Investigations revealed the following results
Full blood count revealed white blood cell count: 8.5 × 109/L, platelet count: 274 × 109/L, hemoglobin 12 g/dl with normal red cell indices. Blood picture showed normochromic normocytic cells with some reactive lymphocytes suggestive of a recent viral infection. Serum creatinine 80 μmol/l (60 - 110 μmol/l), serum sodium 138 mmol/l (135 - 145 mmol/l), serum potassium 3.8 mmol/l (3.5 - 5 mmol/l), serum magnesium 0.9 mmol/l (0.8–1.1 mmol/l), serum ionized calcium 1.2 mmol/l (1.05–1.30 mmol/l). Liver profile: AST 21u/l (10 - 40u/l), ALT 13u/l (7–56 u/l), ALP 67u/l (100–360 u/l), serum total bilirubin 0.7 mg/dl (0.1–1.2 mg/dl), serum albumin 36 g/l (35 - 50 g/l), serum globulin 32 g/l (20 - 35 g/l). CPK levels were normal. Inflammatory markers: ESR 25 mm/hour and CRP < 6 mg/dl.
Nerve conduction study revealed findings in keeping with multifocal motor neuropathy with conduction blocks involving the distal upper and lower limb peripheral nerves without any conduction abnormalities in the sensory nerves (Fig. 1).

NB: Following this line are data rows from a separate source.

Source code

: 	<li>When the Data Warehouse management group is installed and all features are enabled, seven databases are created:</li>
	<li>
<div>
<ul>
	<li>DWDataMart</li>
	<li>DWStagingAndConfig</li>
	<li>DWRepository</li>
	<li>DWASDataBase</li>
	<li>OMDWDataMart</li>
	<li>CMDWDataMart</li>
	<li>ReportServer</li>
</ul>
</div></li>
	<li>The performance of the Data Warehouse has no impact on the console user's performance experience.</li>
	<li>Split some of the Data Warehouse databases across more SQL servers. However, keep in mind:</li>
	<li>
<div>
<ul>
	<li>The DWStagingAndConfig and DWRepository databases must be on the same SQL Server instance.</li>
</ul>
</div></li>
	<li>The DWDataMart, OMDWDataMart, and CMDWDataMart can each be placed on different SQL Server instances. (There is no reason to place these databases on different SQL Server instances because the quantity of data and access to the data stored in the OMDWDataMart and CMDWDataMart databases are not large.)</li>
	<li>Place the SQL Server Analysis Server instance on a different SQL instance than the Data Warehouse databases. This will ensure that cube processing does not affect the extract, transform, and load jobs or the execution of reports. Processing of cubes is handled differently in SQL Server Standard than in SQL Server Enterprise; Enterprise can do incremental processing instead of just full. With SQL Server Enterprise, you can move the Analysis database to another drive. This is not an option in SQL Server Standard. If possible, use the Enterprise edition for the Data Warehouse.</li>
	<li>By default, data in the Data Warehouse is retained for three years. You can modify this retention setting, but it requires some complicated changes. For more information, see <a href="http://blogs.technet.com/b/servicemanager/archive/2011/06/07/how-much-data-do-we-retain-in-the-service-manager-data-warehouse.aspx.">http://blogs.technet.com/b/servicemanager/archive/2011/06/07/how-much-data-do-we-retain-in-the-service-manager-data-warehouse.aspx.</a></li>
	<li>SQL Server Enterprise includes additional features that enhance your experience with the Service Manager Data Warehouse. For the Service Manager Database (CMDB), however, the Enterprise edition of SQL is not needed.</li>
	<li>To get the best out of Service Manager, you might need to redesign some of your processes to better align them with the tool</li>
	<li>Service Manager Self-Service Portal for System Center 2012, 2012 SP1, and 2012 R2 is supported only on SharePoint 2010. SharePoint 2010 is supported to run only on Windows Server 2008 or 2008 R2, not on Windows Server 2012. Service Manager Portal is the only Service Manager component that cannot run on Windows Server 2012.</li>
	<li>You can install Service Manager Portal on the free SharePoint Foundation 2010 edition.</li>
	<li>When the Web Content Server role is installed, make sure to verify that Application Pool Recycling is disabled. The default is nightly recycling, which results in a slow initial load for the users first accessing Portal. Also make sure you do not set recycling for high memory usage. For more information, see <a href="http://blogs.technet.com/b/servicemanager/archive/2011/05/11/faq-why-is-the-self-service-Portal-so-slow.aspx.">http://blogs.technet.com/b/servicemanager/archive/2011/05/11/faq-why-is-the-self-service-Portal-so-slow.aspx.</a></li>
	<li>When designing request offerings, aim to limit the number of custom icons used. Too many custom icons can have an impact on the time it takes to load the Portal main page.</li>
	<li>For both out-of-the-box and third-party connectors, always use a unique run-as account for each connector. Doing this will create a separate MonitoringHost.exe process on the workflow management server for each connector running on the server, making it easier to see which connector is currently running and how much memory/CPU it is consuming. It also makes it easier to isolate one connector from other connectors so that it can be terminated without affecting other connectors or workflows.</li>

CSF analysis did not show any increase in proteins or cells and the values were within the normal limits. Anti-GM1 IgM antibody test was not carried out due to the high cost of the test and the patient’s unstable financial background. A sural nerve biopsy (a sensory nerve) was carried out and revealed histologically unremarkable nerve fibres and blood vessels with no evidence of inflammation, atrophy or granulomata formation. Recent dengue infection was confirmed with positive dengue IgM and IgG antibodies with enzyme-linked immunosorbent assay (ELISA).
As the patient fulfilled criteria, the diagnosis of multifocal motor neuropathy with conduction blocks was confirmed. He was then referred to the neurologist and was started on intravenous immunoglobulin (IVIg) therapy (2 g/kg/day) which was given for 5 days. He showed a mild improvement of his neurological weakness with the treatment and outpatient physiotherapy was arranged. The next immunoglobulin dose was planned to be given after 2 weeks.